Lurking in the background are at least two other major issues: how to fund the Oregon Wireless Interoperability Network (OWIN) project, which has gained a lot of criticism from The Oregonian, and decisions about the proposed Columbia River Crossing (CRC), which will be the subject of consideration by the House Transportation and Economic Development Committee on Monday (March 28) in the form of House Joint Memorial 22. [As a footnote, the CRC will not draw down state money in this legislative session. Governors in Oregon and Washington have assigned their Transportation Departments to find money within current budgets to continue CRC planning.]
In view of the budget decisions on the table, there was an interesting discussion at the Salem Statesman-Journal editorial board last week between the two Oregon House speakers, Rep.
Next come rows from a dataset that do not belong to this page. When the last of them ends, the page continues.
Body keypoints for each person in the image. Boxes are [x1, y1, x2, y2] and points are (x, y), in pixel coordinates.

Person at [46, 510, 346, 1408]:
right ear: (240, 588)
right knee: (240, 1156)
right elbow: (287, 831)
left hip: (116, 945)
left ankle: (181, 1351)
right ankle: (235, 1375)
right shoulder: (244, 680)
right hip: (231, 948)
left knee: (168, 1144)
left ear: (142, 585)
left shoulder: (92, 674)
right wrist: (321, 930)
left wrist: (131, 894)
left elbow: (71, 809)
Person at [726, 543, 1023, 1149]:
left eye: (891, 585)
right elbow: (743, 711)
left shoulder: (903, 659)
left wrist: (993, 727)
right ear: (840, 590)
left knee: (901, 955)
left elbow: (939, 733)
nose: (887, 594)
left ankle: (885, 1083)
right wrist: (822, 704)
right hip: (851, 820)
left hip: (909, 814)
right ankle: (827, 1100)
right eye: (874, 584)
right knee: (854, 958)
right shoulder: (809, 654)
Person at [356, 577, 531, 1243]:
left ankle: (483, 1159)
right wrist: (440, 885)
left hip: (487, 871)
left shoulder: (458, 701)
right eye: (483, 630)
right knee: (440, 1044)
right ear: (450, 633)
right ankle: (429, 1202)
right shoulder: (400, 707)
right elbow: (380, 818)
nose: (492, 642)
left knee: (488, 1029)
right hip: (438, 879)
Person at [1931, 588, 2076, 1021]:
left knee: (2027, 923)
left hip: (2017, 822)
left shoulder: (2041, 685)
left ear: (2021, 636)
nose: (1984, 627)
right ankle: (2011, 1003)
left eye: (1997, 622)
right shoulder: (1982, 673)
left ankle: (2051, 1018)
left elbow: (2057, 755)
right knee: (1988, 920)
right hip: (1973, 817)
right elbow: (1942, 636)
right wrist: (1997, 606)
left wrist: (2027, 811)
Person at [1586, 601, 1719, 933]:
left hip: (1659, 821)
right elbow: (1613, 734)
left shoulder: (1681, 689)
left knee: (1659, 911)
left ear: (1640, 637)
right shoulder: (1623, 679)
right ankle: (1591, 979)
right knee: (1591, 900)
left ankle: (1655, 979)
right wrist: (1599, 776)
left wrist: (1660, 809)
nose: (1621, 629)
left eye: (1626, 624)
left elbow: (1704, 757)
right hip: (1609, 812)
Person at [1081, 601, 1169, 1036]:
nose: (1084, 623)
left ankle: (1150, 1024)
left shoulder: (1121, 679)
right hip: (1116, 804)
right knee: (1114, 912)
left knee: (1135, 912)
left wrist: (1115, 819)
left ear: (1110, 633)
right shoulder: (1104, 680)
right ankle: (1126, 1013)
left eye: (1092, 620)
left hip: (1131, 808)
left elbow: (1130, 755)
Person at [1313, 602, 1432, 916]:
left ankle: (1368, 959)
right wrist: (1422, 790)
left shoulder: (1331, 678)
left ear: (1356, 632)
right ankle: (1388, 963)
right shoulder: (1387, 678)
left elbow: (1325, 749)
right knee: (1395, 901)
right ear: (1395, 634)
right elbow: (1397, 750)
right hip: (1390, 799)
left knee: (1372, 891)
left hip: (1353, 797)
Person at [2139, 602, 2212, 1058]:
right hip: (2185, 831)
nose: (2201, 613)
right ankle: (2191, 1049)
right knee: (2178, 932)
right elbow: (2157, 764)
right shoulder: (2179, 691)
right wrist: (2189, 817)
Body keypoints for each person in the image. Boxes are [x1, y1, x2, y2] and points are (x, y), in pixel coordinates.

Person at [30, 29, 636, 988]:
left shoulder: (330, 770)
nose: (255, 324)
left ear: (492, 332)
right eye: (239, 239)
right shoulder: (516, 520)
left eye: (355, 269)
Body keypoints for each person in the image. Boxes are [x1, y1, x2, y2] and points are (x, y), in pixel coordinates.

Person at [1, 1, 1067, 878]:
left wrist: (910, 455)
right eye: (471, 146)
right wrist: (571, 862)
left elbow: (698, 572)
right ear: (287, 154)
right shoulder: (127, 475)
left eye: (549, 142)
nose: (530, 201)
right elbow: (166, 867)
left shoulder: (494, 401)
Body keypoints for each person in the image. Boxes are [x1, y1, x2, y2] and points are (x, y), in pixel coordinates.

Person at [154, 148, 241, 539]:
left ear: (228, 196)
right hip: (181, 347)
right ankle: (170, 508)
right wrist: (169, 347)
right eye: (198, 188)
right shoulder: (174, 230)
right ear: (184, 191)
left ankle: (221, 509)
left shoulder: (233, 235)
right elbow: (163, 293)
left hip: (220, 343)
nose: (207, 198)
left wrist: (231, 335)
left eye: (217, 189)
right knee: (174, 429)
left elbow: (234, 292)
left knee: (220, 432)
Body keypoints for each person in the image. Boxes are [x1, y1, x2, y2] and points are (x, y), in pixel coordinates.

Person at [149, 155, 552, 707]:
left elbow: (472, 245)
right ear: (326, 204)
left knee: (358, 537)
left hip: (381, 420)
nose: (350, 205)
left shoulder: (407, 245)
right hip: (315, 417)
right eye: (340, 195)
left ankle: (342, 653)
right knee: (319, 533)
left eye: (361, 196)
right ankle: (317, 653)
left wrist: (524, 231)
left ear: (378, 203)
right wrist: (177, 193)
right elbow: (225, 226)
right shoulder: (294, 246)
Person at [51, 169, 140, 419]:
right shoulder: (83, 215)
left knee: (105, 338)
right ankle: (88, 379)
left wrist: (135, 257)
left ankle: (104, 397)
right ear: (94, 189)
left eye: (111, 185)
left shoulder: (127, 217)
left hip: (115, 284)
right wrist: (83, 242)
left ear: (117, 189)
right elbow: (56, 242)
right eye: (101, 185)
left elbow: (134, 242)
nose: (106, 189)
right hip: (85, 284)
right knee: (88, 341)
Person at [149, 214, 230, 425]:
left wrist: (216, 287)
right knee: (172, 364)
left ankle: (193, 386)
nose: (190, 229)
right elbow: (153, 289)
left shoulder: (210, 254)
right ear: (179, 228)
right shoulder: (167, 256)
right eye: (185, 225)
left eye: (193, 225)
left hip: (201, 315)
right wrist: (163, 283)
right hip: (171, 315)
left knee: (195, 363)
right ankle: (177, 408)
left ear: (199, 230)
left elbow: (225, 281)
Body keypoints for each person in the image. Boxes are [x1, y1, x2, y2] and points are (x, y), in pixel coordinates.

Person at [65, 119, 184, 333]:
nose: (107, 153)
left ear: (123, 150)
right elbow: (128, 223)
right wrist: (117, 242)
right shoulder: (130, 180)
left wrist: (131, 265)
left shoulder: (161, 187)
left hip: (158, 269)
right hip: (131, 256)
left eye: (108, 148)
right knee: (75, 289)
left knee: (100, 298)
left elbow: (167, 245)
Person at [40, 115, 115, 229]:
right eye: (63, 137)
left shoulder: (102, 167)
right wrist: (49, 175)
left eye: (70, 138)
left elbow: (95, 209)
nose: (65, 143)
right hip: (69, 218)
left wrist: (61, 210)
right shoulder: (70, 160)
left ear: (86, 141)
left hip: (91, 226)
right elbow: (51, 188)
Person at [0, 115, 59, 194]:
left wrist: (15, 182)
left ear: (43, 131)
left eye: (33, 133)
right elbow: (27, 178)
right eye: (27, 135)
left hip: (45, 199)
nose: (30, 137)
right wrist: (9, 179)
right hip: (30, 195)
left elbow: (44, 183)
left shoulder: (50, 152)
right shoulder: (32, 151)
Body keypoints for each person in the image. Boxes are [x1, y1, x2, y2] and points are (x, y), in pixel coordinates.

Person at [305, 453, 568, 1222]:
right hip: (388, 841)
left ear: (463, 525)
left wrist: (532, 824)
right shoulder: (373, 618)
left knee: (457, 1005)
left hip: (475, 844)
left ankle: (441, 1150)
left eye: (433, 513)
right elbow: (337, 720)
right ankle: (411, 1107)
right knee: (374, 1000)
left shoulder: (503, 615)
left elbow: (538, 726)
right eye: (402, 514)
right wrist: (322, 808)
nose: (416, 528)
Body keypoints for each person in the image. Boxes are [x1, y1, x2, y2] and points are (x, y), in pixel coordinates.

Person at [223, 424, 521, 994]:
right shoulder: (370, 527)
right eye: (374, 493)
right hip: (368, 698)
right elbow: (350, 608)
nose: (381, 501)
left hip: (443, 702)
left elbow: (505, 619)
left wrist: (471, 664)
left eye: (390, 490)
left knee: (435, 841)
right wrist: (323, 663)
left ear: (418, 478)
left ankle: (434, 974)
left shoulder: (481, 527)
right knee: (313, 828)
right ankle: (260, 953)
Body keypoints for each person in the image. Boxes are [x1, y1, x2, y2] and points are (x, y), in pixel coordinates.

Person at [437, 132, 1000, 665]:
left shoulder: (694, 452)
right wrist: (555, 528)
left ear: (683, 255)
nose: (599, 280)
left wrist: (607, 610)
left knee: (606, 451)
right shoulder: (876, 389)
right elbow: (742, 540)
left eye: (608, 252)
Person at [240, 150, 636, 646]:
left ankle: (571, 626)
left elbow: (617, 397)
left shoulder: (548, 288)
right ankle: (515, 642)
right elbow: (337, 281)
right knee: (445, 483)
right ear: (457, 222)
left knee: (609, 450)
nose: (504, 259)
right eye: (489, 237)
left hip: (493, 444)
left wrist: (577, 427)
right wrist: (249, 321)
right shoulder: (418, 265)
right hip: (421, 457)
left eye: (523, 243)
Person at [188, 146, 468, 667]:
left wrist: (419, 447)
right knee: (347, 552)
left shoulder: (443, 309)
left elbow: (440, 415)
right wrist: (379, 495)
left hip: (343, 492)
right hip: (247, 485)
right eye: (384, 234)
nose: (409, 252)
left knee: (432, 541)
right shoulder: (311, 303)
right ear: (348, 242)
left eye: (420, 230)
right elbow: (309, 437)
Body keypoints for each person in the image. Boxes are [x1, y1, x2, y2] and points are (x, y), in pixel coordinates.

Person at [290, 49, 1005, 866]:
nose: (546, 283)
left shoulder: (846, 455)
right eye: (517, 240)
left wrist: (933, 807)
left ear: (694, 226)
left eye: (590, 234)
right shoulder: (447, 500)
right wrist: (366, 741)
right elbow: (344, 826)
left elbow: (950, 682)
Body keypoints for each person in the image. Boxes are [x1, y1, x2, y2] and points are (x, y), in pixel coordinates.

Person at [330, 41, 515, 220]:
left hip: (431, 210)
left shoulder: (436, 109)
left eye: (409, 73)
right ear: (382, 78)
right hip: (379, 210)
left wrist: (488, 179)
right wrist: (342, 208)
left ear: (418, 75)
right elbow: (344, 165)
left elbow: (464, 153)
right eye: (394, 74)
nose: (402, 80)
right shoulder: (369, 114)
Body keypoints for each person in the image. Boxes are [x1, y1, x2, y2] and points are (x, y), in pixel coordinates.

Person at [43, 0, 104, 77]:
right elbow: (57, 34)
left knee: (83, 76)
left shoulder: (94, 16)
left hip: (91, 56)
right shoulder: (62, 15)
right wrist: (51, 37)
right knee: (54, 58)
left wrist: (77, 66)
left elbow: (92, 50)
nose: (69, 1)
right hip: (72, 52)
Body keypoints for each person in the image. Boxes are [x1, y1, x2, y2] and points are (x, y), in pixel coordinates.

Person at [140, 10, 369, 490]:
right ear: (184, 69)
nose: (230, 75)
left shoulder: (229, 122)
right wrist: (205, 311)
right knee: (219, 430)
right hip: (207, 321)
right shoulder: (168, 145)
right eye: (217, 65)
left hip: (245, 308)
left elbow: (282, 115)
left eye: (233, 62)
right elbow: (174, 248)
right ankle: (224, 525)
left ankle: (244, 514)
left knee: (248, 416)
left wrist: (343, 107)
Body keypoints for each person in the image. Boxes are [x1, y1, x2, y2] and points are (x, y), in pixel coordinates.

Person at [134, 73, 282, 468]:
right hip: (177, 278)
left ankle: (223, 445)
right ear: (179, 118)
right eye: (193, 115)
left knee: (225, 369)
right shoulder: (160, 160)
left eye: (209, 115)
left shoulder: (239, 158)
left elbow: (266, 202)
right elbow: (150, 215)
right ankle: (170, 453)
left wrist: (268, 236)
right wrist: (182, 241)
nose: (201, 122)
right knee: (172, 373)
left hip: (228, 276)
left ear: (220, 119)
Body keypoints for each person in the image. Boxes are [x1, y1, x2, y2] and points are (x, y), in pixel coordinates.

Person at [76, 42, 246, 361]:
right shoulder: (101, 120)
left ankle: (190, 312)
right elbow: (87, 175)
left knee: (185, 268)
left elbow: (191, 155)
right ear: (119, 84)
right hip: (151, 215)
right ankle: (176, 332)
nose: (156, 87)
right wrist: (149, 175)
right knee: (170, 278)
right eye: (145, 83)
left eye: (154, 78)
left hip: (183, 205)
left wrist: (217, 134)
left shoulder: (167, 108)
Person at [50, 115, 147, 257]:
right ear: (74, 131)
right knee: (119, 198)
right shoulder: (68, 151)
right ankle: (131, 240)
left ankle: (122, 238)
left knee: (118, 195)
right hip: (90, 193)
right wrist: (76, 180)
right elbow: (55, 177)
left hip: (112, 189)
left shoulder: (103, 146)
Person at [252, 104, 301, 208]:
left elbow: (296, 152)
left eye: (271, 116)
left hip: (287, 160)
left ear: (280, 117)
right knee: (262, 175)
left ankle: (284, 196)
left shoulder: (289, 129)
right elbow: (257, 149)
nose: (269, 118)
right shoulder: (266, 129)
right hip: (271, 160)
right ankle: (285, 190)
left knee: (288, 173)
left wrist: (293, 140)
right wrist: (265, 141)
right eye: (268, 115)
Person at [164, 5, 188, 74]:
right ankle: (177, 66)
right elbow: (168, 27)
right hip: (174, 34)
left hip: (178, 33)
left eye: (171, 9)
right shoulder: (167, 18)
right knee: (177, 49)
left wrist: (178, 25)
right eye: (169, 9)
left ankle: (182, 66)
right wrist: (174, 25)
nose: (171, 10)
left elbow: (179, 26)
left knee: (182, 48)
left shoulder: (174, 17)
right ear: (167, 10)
Bruce Hanna, R-Roseburg, and Rep. Arnie Roblan, D-Coos Bay. The two have found a way to work together this session with a House evenly split between Republicans and Democrats, but their different perspectives on the budget for 2011-13 probably illustrates the split in the wider, 60-member House.
Hanna reportedly told the editorial board that the state will have to make do with existing sources of revenue for 2011-13, which, according to the most recent revenue forecast, will yield $1.2 billion more in straight dollars than in 2009-11. Roblan, by contrast, responded that, straight dollars are all well and good, but when you account for inflation, caseload growth and roll-up costs, state coffers will be short $3.5 billion.
An increase or a shortage? You decide. And, in the next three months, legislators will have to decide, too.